- _必要なこと_:
退職と家計をめぐる抜粋には、家計をまかなうお金として何が挙がっていますか。すべて挙げてください。

- _提供された抜粋_:
-.-.-

会社を変えて自分の力を試してみたいと、一度や二度は思ったことがある人もいるのではないでしょうか。
そんな折に勤めている会社から希望退職の募集を受けると、手を挙げようかどうかとつい考えてしまうかもしれません。
希望退職に応えて新たな仕事に就けるのはチャンスとも考えられる一方で、まだ転職先の見込みがないうちに退職するのは家計にとっては大きなリスクとなります。
退職を決断する前に退職金や貯蓄で対応できるかどうか、きちんと確認しておきましょう。
本記事では、次の仕事が決まらずに会社を辞めてしまう場合に起こる経済的なリスクについて、具体的な例とともに説明します。
1.会社を退職したあと、家計に起こる変化とは?
まずは退職してすぐに転職しない場合、どのような家計の変化が起こるか確認しておきましょう。
収入面では当然ながら、それまで定期的にもらっていた給料がなくなります。
退職後の主な収入に雇用保険からの「基本手当」がありますが、金額はそれまでの給与の50~80%程度と少なくなります。

-.-.-

- _抽出した資料_:
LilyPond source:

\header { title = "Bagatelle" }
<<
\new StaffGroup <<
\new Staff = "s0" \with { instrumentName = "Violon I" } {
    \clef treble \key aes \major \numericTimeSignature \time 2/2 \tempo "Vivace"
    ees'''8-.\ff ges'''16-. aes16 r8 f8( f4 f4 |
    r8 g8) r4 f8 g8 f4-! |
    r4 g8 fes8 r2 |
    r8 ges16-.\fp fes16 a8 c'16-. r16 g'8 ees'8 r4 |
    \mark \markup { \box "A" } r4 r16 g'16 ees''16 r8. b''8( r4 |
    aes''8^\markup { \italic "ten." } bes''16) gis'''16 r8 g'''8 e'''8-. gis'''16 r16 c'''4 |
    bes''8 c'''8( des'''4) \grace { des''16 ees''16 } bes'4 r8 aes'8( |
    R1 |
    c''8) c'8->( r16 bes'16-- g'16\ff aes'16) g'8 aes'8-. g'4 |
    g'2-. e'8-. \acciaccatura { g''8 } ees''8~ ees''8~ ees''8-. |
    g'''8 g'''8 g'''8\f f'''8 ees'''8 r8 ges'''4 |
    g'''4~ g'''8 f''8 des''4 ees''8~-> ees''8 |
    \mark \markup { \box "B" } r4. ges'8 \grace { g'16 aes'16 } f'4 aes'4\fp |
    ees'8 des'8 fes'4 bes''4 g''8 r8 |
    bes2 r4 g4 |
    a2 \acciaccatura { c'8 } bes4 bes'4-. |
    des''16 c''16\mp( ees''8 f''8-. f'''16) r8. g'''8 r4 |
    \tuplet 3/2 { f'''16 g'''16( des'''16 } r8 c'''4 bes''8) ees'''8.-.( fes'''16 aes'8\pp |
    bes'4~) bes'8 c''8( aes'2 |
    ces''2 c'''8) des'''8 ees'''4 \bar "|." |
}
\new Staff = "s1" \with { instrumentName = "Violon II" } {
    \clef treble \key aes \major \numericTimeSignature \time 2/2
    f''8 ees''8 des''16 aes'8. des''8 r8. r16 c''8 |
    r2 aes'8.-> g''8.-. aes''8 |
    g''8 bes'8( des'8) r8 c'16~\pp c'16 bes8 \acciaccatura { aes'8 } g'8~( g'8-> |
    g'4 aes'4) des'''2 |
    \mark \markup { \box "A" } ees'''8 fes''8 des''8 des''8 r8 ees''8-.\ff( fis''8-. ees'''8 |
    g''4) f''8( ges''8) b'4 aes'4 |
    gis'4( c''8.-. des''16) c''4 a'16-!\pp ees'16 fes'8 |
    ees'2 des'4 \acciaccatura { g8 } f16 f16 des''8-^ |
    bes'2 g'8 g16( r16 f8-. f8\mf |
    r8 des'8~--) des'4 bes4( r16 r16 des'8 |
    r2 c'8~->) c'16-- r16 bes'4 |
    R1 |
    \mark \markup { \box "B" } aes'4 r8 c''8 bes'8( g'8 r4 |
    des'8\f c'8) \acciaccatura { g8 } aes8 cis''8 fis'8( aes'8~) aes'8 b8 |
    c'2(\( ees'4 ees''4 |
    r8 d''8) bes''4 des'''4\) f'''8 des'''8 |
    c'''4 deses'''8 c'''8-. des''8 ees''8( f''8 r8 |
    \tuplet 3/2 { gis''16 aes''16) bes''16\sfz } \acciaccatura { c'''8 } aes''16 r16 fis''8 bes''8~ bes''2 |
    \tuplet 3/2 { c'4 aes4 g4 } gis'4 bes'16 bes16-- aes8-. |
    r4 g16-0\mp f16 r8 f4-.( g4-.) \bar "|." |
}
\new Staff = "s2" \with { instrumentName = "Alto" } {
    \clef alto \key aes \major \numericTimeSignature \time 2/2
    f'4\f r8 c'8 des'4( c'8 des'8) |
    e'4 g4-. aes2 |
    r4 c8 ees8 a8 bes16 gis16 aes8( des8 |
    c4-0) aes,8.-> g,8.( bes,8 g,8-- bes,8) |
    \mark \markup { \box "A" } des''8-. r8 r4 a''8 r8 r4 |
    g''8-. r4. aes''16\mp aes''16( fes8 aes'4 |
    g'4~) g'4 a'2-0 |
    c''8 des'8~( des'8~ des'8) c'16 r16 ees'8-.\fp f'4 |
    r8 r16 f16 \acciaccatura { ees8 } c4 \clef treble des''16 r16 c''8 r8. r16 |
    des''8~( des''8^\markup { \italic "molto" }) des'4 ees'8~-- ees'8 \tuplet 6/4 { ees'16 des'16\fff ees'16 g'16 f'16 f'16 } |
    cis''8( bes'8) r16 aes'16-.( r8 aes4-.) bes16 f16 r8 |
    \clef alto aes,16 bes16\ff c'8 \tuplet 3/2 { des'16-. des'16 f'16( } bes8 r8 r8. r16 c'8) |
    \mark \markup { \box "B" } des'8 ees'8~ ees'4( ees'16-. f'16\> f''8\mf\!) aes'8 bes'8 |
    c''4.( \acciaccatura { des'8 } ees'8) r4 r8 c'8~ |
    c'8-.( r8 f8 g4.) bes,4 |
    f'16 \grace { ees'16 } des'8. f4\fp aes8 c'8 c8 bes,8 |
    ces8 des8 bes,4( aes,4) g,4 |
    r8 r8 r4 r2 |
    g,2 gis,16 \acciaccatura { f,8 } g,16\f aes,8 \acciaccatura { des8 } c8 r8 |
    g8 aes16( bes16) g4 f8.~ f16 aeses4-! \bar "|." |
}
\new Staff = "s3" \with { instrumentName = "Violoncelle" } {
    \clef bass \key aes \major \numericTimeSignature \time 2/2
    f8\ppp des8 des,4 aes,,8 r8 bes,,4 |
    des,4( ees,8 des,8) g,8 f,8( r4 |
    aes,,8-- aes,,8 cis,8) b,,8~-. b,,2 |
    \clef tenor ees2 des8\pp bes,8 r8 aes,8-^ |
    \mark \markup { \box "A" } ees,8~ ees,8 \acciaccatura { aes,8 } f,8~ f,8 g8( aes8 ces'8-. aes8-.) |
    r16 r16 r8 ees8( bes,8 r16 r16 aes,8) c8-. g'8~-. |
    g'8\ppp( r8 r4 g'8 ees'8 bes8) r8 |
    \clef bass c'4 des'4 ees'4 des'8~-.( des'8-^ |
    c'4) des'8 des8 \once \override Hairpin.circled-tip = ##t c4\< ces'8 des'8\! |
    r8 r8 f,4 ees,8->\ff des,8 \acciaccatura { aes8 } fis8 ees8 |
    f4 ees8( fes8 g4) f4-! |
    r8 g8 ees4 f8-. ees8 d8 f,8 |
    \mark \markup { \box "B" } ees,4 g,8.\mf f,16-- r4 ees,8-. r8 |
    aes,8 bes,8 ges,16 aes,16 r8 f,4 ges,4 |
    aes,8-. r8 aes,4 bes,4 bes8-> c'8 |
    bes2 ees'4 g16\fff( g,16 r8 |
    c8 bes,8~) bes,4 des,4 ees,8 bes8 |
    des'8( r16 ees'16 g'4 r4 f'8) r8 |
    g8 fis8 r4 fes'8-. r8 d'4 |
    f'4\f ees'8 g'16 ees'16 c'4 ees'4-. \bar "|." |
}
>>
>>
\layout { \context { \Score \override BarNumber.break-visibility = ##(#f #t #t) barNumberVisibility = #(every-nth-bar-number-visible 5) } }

-.-.-

- _本問の解答_:
退職金、貯蓄、給料、雇用保険からの「基本手当」